• Listed entries:
━━━━━━━━━━━━━━━━━━━━━━━━━━━━━━
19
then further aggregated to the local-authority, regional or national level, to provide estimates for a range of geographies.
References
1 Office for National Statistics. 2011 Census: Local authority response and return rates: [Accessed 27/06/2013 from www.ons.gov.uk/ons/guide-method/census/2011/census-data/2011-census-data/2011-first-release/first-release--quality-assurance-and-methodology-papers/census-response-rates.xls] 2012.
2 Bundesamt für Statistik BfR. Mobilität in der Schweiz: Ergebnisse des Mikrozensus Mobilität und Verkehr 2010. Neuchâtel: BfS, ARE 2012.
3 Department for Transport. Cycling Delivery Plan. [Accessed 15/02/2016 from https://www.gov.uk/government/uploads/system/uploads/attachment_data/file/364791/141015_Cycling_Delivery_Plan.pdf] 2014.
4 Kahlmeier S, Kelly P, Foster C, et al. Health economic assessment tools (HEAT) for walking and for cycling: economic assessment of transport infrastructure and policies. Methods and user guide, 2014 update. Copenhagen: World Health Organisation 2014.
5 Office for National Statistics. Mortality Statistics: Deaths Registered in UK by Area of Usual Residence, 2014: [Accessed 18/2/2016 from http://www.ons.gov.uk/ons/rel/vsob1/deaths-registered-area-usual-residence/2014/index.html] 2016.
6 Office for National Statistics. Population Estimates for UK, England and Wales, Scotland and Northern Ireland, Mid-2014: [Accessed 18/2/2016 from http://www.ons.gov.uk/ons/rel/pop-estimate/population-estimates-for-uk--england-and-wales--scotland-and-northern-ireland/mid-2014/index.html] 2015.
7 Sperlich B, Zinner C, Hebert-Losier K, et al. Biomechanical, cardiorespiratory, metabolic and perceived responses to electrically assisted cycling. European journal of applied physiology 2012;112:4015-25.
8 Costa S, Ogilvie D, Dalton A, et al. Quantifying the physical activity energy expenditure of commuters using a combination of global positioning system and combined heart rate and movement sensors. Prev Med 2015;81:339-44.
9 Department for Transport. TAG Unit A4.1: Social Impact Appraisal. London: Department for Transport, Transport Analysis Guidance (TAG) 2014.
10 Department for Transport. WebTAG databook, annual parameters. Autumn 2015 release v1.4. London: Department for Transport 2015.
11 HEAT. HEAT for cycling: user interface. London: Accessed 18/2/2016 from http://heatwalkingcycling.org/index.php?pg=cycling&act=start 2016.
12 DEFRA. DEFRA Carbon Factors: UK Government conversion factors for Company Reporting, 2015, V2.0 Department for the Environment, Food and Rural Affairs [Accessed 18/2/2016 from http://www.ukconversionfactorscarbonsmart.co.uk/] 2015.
━━━━━━━━━━━━━━━━━━━━━━━━━━━━━━
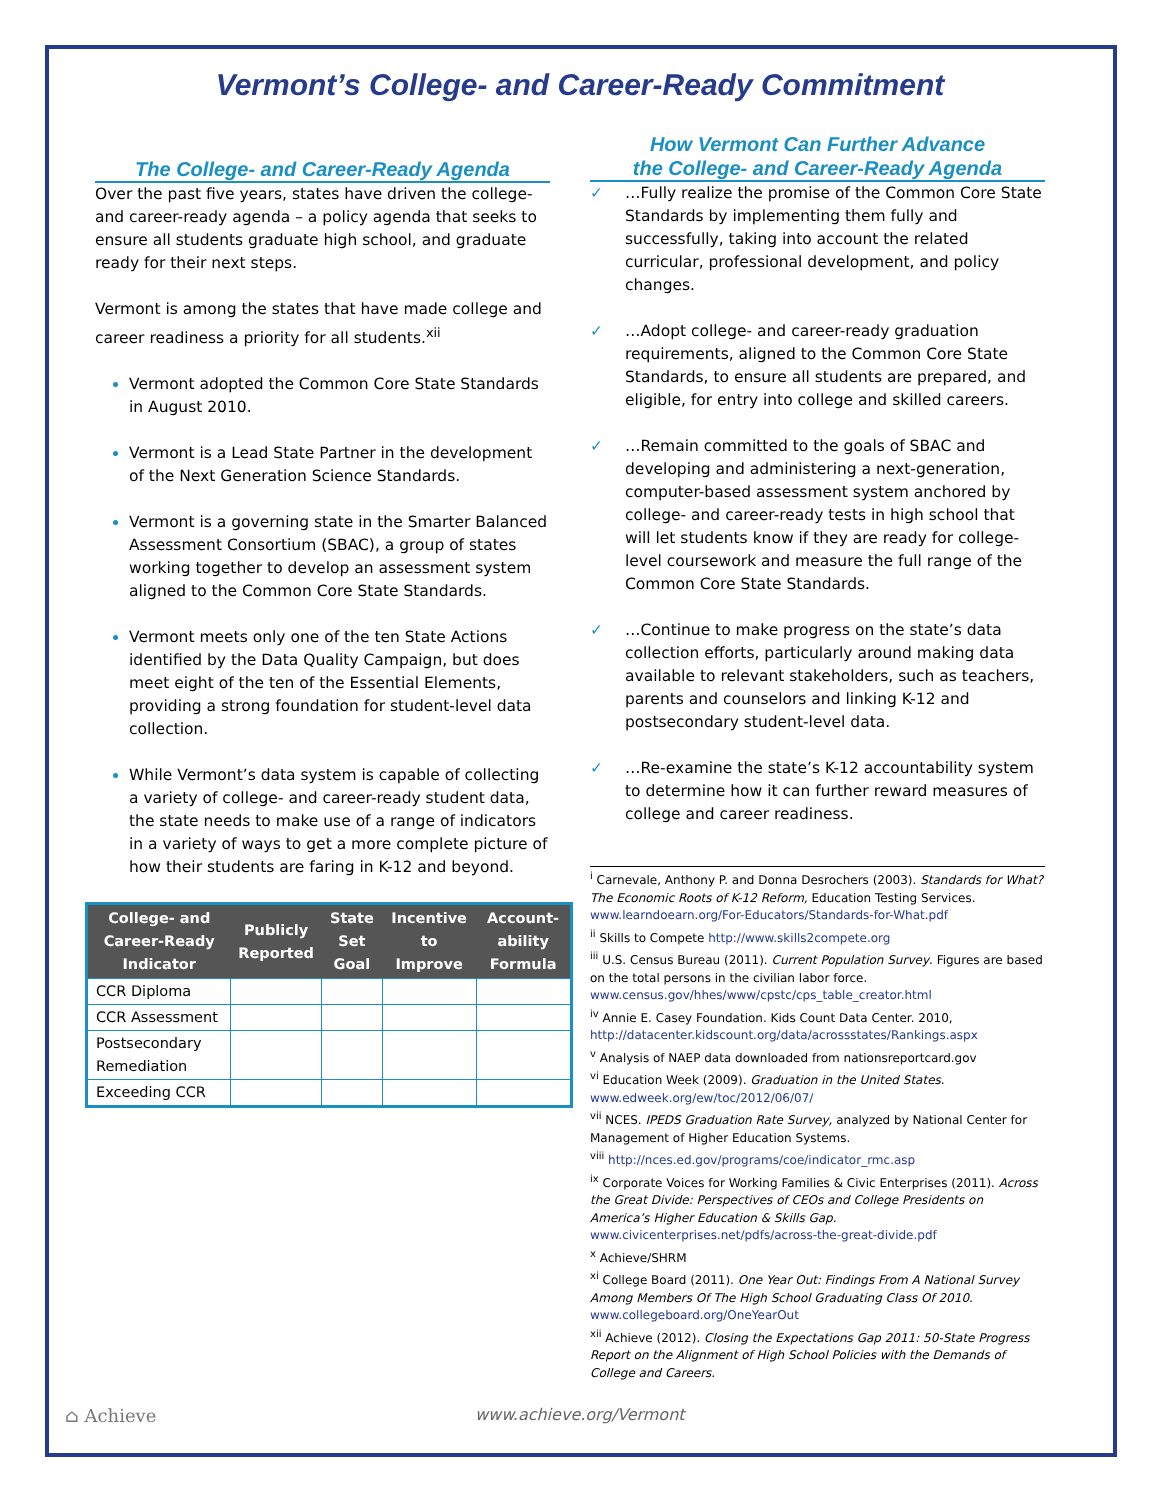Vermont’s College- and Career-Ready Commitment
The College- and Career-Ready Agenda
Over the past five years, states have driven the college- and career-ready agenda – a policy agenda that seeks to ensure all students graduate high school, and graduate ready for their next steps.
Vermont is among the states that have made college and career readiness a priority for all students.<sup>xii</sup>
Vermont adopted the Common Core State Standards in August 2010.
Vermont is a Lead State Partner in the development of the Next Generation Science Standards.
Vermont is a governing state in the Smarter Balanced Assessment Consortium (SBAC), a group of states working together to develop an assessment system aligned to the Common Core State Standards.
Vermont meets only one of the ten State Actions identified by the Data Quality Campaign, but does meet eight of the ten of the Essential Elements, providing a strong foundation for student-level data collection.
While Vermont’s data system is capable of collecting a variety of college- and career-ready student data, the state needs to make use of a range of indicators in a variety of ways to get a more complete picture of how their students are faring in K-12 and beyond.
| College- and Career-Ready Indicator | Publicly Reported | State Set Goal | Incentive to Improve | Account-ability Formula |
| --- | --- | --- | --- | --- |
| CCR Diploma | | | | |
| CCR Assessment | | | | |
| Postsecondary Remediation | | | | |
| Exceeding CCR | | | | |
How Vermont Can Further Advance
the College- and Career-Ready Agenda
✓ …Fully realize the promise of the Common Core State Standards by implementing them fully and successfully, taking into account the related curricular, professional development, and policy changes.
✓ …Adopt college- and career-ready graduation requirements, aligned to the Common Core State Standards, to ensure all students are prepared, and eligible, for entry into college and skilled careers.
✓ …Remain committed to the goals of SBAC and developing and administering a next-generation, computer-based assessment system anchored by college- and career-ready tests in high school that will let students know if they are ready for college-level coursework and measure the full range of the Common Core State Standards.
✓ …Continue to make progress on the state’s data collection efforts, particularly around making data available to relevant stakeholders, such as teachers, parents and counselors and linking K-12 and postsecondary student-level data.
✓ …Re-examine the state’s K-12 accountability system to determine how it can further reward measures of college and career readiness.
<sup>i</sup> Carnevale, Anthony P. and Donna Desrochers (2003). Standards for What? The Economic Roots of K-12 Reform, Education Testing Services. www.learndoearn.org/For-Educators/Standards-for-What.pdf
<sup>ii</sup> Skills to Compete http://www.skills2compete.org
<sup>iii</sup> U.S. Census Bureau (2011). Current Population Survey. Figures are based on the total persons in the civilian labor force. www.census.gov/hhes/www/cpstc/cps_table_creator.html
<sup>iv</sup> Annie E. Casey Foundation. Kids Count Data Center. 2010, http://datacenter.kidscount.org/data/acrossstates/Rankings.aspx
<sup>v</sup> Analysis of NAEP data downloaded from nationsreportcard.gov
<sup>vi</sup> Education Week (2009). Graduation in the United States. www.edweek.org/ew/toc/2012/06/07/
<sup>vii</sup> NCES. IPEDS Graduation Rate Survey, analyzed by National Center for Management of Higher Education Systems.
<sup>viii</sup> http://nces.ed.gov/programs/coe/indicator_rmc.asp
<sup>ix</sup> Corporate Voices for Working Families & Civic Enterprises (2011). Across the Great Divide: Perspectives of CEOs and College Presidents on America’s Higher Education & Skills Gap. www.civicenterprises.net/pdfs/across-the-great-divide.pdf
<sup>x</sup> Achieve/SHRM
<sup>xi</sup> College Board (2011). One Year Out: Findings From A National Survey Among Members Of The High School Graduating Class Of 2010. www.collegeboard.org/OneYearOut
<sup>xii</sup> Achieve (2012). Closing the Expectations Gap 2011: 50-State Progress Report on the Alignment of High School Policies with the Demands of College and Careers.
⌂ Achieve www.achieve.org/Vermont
━━━━━━━━━━━━━━━━━━━━━━━━━━━━━━
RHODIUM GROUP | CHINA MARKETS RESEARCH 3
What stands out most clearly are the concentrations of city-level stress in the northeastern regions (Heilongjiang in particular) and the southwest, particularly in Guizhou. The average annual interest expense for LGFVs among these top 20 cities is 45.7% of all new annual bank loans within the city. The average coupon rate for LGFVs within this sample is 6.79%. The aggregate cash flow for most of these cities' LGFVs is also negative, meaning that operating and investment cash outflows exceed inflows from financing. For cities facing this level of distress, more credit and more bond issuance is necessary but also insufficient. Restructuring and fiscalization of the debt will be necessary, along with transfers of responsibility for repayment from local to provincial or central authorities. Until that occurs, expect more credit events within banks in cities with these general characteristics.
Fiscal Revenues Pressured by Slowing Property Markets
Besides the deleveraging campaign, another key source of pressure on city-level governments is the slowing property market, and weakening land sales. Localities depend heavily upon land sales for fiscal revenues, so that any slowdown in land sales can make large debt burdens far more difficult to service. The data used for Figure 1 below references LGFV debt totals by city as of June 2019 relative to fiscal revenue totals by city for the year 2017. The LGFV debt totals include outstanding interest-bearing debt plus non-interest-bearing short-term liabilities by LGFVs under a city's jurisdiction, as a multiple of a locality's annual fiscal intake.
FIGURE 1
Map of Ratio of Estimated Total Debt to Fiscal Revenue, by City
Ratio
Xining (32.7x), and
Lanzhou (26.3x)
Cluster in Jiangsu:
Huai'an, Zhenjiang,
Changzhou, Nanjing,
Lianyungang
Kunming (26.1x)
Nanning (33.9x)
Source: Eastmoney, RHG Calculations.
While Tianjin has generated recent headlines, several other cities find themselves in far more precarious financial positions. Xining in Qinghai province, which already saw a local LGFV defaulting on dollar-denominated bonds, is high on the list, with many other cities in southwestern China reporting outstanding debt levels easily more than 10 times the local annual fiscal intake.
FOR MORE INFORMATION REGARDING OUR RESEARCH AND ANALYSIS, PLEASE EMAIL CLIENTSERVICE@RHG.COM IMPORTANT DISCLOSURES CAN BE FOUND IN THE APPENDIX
━━━━━━━━━━━━━━━━━━━━━━━━━━━━━━
• Task: All lines above containing the string "What": copy each one.

• Written solution:
<sup>i</sup> Carnevale, Anthony P. and Donna Desrochers (2003). Standards for What? The Economic Roots of K-12 Reform, Education Testing Services. www.learndoearn.org/For-Educators/Standards-for-What.pdf
What stands out most clearly are the concentrations of city-level stress in the northeastern regions (Heilongjiang in particular) and the southwest, particularly in Guizhou. The average annual interest expense for LGFVs among these top 20 cities is 45.7% of all new annual bank loans within the city. The average coupon rate for LGFVs within this sample is 6.79%. The aggregate cash flow for most of these cities' LGFVs is also negative, meaning that operating and investment cash outflows exceed inflows from financing. For cities facing this level of distress, more credit and more bond issuance is necessary but also insufficient. Restructuring and fiscalization of the debt will be necessary, along with transfers of responsibility for repayment from local to provincial or central authorities. Until that occurs, expect more credit events within banks in cities with these general characteristics.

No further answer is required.